There are already around 5,000 individuals in the UK with gender recognition certificates who have legally changed their sex – a tiny fraction of the government-estimated 200,000 to 500,000 transgender individuals in the population.
More from this group are expected to seek fertility treatment; there is likely to be a widening definition of procedures seen to be part of gender reassignment, and more employers are likely to want to put themselves at the vanguard of social change by offering this treatment.
When employers are deciding what healthcare benefits to include or exclude they must ensure the access to and level of benefits could not be construed as causing any form of victimisation, harassment or direct or indirect discrimination. Indirect discrimination might affect vulnerable people with protected characteristics defined by the Equality Act 2010. This protected group includes individuals before, during and after gender reassignment.
If an employer decides to offer treatment for gender reassignment, there are 10 core treatments offered by the NHS and a further seven non-core treatments that are not considered essential.
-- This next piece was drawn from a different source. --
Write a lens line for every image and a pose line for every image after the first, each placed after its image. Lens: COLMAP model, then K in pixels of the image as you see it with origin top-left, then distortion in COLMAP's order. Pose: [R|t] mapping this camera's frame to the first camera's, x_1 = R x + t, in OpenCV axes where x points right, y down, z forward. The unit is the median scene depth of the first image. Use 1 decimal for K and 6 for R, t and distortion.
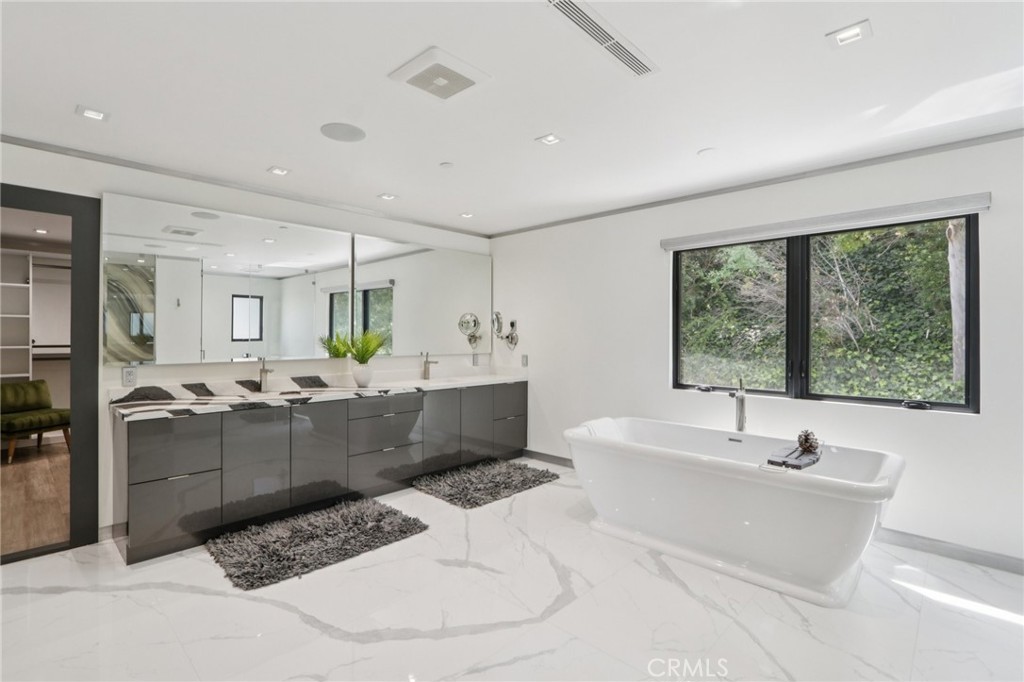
lens RADIAL K [[475.8, 0, 511.4], [0, 475.8, 336.8], [0, 0, 1]] dist [-0.000768, 0.000237]
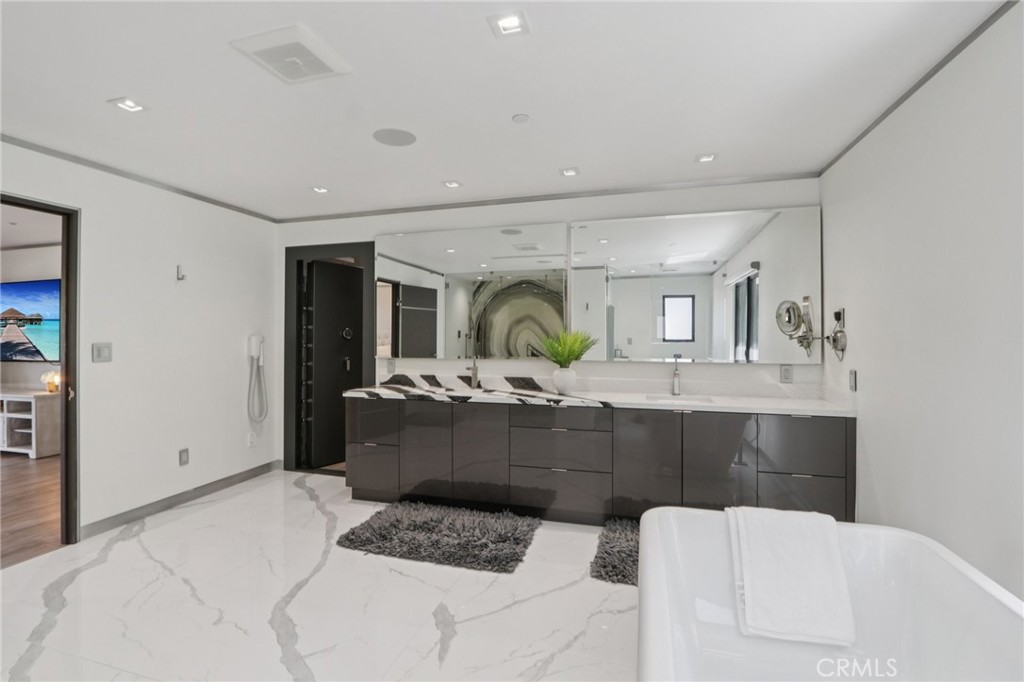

The treatment for trans men of building a penis and creating male body characteristics, voice and mannerisms can cost up to £100,000 compared to £70,000 for a male transitioning to female.
There is therefore a risk of discriminating against trans men compared with trans women if a healthcare scheme puts an identical financial cap on benefits.
Employers could also risk inadvertently discriminating against gender dysphoric employees by not considering and carefully aligning all benefits.
Counselling, for example, is excluded from most healthcare plans, but the NHS views it as a core part of the gender reassignment process and there may be a risk of latent indirect discrimination if it is not available.
Equally, offering egg and sperm storage or breast surgery to cisgender employees but excluding such treatments for trans staff would be likely to constitute direct discrimination because of gender reassignment, which cannot be legally justified.
The average length of tenure of any individual in a job is around five years but gender transitioning may take longer than that. Under the Equality Act, former employees may still be able to bring discrimination claims against an ex-employer.
Although there is no free-standing obligation for an employer to continue funding treatment, they should think carefully about what happens with unfinished treatment when employment ends.
Company healthcare trust schemes commonly include an annual benefit limit or an overall maximum limit, but if an employer states they are not covering gender reassignment on the grounds of cost only it may also be seen as discriminatory. However, if gender dysphoria treatment is not offered because it is outside the overall cost, nature and scope of the scheme, this is more likely to be legally justifiable.
The government recently launched a consultation on reform of the Gender Recognition Act 2004. It is yet to evaluate the responses, but the consultation could result in the process of changing gender becoming a less medicalised and more administrative process. It is currently too early to predict the implications of these developments but they are expected to have profound consequences.